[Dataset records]
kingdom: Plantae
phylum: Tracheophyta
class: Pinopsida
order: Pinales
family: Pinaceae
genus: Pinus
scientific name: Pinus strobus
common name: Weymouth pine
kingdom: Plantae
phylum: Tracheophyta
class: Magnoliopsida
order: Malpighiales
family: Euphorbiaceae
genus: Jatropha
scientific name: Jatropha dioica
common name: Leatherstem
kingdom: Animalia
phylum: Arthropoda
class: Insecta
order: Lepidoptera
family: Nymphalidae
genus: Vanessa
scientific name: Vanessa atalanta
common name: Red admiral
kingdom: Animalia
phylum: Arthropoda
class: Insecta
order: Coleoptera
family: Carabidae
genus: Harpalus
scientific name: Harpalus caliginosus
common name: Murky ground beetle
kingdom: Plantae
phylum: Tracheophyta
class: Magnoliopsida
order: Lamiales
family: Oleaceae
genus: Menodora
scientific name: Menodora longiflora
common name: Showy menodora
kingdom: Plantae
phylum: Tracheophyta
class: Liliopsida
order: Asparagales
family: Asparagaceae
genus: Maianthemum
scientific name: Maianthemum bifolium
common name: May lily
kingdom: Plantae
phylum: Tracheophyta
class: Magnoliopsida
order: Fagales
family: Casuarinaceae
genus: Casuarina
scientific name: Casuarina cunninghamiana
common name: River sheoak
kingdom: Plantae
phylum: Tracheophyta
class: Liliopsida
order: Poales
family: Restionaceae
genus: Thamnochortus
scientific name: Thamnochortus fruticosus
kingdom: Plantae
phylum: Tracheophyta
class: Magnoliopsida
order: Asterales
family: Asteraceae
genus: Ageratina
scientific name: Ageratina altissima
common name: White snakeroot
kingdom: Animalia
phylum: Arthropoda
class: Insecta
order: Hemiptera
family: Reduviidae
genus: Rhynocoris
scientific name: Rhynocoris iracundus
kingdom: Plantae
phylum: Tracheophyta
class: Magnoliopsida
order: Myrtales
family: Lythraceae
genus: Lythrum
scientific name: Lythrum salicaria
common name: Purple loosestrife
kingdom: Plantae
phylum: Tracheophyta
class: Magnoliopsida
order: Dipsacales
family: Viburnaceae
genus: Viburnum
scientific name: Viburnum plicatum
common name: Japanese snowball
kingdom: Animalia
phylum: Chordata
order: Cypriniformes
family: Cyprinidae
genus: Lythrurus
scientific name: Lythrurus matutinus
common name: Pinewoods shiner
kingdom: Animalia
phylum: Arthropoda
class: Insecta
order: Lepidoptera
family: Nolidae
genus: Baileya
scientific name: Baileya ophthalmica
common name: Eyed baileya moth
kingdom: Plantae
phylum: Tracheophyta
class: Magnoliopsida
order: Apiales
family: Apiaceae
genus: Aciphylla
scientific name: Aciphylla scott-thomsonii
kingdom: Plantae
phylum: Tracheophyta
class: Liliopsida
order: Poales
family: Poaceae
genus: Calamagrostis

*Given exercise:* Recast every line of the entries above as a Markdown table with the columns "Row" and "Line", omitting blank lines.

*Finished task:*
| Row | Line |
|---|---|
| 1 | kingdom: Plantae |
| 2 | phylum: Tracheophyta |
| 3 | class: Pinopsida |
| 4 | order: Pinales |
| 5 | family: Pinaceae |
| 6 | genus: Pinus |
| 7 | scientific name: Pinus strobus |
| 8 | common name: Weymouth pine |
| 9 | kingdom: Plantae |
| 10 | phylum: Tracheophyta |
| 11 | class: Magnoliopsida |
| 12 | order: Malpighiales |
| 13 | family: Euphorbiaceae |
| 14 | genus: Jatropha |
| 15 | scientific name: Jatropha dioica |
| 16 | common name: Leatherstem |
| 17 | kingdom: Animalia |
| 18 | phylum: Arthropoda |
| 19 | class: Insecta |
| 20 | order: Lepidoptera |
| 21 | family: Nymphalidae |
| 22 | genus: Vanessa |
| 23 | scientific name: Vanessa atalanta |
| 24 | common name: Red admiral |
| 25 | kingdom: Animalia |
| 26 | phylum: Arthropoda |
| 27 | class: Insecta |
| 28 | order: Coleoptera |
| 29 | family: Carabidae |
| 30 | genus: Harpalus |
| 31 | scientific name: Harpalus caliginosus |
| 32 | common name: Murky ground beetle |
| 33 | kingdom: Plantae |
| 34 | phylum: Tracheophyta |
| 35 | class: Magnoliopsida |
| 36 | order: Lamiales |
| 37 | family: Oleaceae |
| 38 | genus: Menodora |
| 39 | scientific name: Menodora longiflora |
| 40 | common name: Showy menodora |
| 41 | kingdom: Plantae |
| 42 | phylum: Tracheophyta |
| 43 | class: Liliopsida |
| 44 | order: Asparagales |
| 45 | family: Asparagaceae |
| 46 | genus: Maianthemum |
| 47 | scientific name: Maianthemum bifolium |
| 48 | common name: May lily |
| 49 | kingdom: Plantae |
| 50 | phylum: Tracheophyta |
| 51 | class: Magnoliopsida |
| 52 | order: Fagales |
| 53 | family: Casuarinaceae |
| 54 | genus: Casuarina |
| 55 | scientific name: Casuarina cunninghamiana |
| 56 | common name: River sheoak |
| 57 | kingdom: Plantae |
| 58 | phylum: Tracheophyta |
| 59 | class: Liliopsida |
| 60 | order: Poales |
| 61 | family: Restionaceae |
| 62 | genus: Thamnochortus |
| 63 | scientific name: Thamnochortus fruticosus |
| 64 | kingdom: Plantae |
| 65 | phylum: Tracheophyta |
| 66 | class: Magnoliopsida |
| 67 | order: Asterales |
| 68 | family: Asteraceae |
| 69 | genus: Ageratina |
| 70 | scientific name: Ageratina altissima |
| 71 | common name: White snakeroot |
| 72 | kingdom: Animalia |
| 73 | phylum: Arthropoda |
| 74 | class: Insecta |
| 75 | order: Hemiptera |
| 76 | family: Reduviidae |
| 77 | genus: Rhynocoris |
| 78 | scientific name: Rhynocoris iracundus |
| 79 | kingdom: Plantae |
| 80 | phylum: Tracheophyta |
| 81 | class: Magnoliopsida |
| 82 | order: Myrtales |
| 83 | family: Lythraceae |
| 84 | genus: Lythrum |
| 85 | scientific name: Lythrum salicaria |
| 86 | common name: Purple loosestrife |
| 87 | kingdom: Plantae |
| 88 | phylum: Tracheophyta |
| 89 | class: Magnoliopsida |
| 90 | order: Dipsacales |
| 91 | family: Viburnaceae |
| 92 | genus: Viburnum |
| 93 | scientific name: Viburnum plicatum |
| 94 | common name: Japanese snowball |
| 95 | kingdom: Animalia |
| 96 | phylum: Chordata |
| 97 | order: Cypriniformes |
| 98 | family: Cyprinidae |
| 99 | genus: Lythrurus |
| 100 | scientific name: Lythrurus matutinus |
| 101 | common name: Pinewoods shiner |
| 102 | kingdom: Animalia |
| 103 | phylum: Arthropoda |
| 104 | class: Insecta |
| 105 | order: Lepidoptera |
| 106 | family: Nolidae |
| 107 | genus: Baileya |
| 108 | scientific name: Baileya ophthalmica |
| 109 | common name: Eyed baileya moth |
| 110 | kingdom: Plantae |
| 111 | phylum: Tracheophyta |
| 112 | class: Magnoliopsida |
| 113 | order: Apiales |
| 114 | family: Apiaceae |
| 115 | genus: Aciphylla |
| 116 | scientific name: Aciphylla scott-thomsonii |
| 117 | kingdom: Plantae |
| 118 | phylum: Tracheophyta |
| 119 | class: Liliopsida |
| 120 | order: Poales |
| 121 | family: Poaceae |
| 122 | genus: Calamagrostis |